There are strategies you can use to stay connected to your kids while still insisting on responsibility: humor, distraction, affection - as in "I love you too much to let you get away with this," making it clear that there will be appropriate consequences for bad behavior. I coach parents to use interventions that work. But, and it happens to all of us, sometimes you're sick or tired, or sick and tired. Other times it's not your fault. There's a biological problem, the gene pool, peer pressure, other adults who were too cruel and you didn't know...

It can seem easier to just give in to our kids, especially if you are the primary caretaker who does most of the discipline while your spouse gets away with being the good guy, or if you are a single parent. Believe me, it's not easier. If you cave in when they are little it will not be easier when they are big.

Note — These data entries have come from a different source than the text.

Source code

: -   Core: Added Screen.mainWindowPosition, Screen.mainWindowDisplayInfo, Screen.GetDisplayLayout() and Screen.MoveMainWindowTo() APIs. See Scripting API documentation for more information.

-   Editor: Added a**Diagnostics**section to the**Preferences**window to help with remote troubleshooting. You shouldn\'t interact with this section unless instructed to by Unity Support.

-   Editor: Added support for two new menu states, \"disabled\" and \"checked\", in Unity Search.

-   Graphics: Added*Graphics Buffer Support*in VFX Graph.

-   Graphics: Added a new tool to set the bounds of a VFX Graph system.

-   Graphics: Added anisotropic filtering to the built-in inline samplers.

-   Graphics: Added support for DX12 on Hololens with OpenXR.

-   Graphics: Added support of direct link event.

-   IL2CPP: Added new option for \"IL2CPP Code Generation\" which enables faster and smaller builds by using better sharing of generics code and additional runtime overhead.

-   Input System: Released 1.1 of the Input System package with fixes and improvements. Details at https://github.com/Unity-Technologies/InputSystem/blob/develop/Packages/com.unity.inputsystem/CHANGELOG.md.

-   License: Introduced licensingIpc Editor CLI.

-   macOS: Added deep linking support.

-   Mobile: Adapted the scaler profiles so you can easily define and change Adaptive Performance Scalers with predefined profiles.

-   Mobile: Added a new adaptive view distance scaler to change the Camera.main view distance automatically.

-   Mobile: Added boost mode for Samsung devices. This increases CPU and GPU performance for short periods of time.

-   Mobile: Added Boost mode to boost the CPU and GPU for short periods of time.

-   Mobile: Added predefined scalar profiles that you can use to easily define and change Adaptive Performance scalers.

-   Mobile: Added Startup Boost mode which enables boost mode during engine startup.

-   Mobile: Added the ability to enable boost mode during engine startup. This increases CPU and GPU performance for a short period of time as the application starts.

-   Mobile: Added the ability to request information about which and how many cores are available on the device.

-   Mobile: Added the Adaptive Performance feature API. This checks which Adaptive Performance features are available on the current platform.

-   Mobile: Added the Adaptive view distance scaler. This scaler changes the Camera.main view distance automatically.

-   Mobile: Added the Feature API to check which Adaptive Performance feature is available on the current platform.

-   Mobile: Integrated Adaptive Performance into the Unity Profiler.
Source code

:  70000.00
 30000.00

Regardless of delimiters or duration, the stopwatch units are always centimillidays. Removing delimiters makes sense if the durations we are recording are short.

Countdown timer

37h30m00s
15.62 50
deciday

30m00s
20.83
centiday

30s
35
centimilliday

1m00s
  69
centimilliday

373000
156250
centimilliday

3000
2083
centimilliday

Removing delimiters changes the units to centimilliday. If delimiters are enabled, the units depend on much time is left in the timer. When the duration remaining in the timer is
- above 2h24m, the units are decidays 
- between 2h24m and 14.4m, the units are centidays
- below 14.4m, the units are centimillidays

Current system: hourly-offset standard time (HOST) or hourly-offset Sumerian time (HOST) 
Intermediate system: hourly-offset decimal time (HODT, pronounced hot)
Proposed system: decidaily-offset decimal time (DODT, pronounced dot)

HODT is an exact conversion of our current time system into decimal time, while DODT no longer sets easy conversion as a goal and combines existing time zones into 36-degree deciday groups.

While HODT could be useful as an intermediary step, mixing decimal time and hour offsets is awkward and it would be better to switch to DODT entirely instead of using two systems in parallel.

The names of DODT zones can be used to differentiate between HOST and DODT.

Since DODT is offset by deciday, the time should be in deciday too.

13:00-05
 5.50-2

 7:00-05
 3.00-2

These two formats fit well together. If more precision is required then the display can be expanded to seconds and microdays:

As those darling babies grow into adolescents they have a way of getting back at the Disciplinarian: "You don't trust me!" "I hate you!" "You're a nag ... a spy ... a cop!" Maybe, but you are also a parent. You are setting standards of behavior. If you let your kids kick over boundaries at home you are teaching them how to misbehave in society. Not a good idea. Society wants commitments kept, assignments done and laws obeyed, employees who are responsible. When our kids do not respect Society's boundaries they are at risk for heartrending consequences.

In sum: A judge is speaking to the parents of fourteen year old Melissa. Mercifully, she is not present. "You did not love your daughter enough to say 'No!' when she lived with you. Now I, who do not love her at all, will sentence her to three years in juvenile hall. She will be on probation for another three, after that. I wish I were sentencing you but it is she who will be locked away from family and friends, all because you thought parenting is a popularity contest."